New Windows Anomalies and Some UNIX Comparisons - 4/9/01
Here I use "new" to mean anomalies not previously seen by or
commented on by me. From what I know of Windows, it would
surprise me greatly if others had never encountered these or
similar problems.
There was a power outage here yesterday that lasted over 40
minutes. All my systems are on UPSs but generally not with
enough reserve to last that long. I happen to use APC UPSs which
come with the hardware and software necessary to connect Windows
PCs to the UPSs. This allows an automated "managed" shutdown to
be initiated after a set period of time rather than simply
letting the machine crash when the battery runs out. For reasons
of system integrity, a managed shutdown is preferred, especially
on systems that may be engaged in active disk activity such as
writing log files. Due to the fragility of the Windows
registry, it's more important that Windows systems be shut down
properly rather than simply be allowed to crash.
Not only the computers but all routers, switches and other
equipment necessary to maintain functioning web sites are on UPSs.
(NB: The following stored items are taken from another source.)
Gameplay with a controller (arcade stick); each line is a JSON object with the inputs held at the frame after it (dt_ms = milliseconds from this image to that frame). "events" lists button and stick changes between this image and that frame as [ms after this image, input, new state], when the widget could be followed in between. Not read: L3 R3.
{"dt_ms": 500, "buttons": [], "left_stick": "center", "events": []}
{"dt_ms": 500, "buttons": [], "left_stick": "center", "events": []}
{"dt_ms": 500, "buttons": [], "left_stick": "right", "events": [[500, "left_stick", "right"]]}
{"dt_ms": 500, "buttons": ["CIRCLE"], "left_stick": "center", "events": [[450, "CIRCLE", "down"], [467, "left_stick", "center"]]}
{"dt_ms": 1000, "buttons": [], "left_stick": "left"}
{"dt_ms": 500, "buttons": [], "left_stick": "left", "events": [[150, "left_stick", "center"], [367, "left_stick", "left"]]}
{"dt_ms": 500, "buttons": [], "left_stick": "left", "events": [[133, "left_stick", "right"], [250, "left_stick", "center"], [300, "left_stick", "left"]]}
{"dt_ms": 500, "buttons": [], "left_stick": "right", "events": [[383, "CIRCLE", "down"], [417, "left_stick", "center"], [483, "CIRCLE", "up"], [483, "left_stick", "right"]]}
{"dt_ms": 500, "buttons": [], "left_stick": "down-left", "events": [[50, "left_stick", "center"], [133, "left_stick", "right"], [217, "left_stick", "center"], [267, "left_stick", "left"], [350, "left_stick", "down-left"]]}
My sites can and do remain up and available through
short local power outages. This means that the web servers
and firewall are likely to be active and thus writing logs at the
time of a power failure.
My NT server and workstation shutdown in response to the UPS
software. The firewall, which will nearly always be active if any
of the web servers are, failed when the UPS battery ran down.
The UPS that the Linux and OpenBSD web servers were on lasted
until power was restored. The Linux and OpenBSD servers had been
up 204 and 53 days respectively. Both continued their long up-time
runs. (The Linux machine was up for 336 days when the reset button
was accidentally pressed. The OpenBSD machine was up until it
was moved.) Neither ever crashes. Except for hardware changes and
operating system upgrades, it's hard to think of a reason for
ever rebooting either. Any daemon (service) can be stopped and
started and upgraded if necessary, at will and networking setup
changed without rebooting.
The firewall had to go through its file systems checks and thus
took somewhat longer than normal to boot. This is still not much
longer than a typical NT server boot including starting of
services. Everything worked as expected and there no problems;
the system remained up until it was upgraded a few months later.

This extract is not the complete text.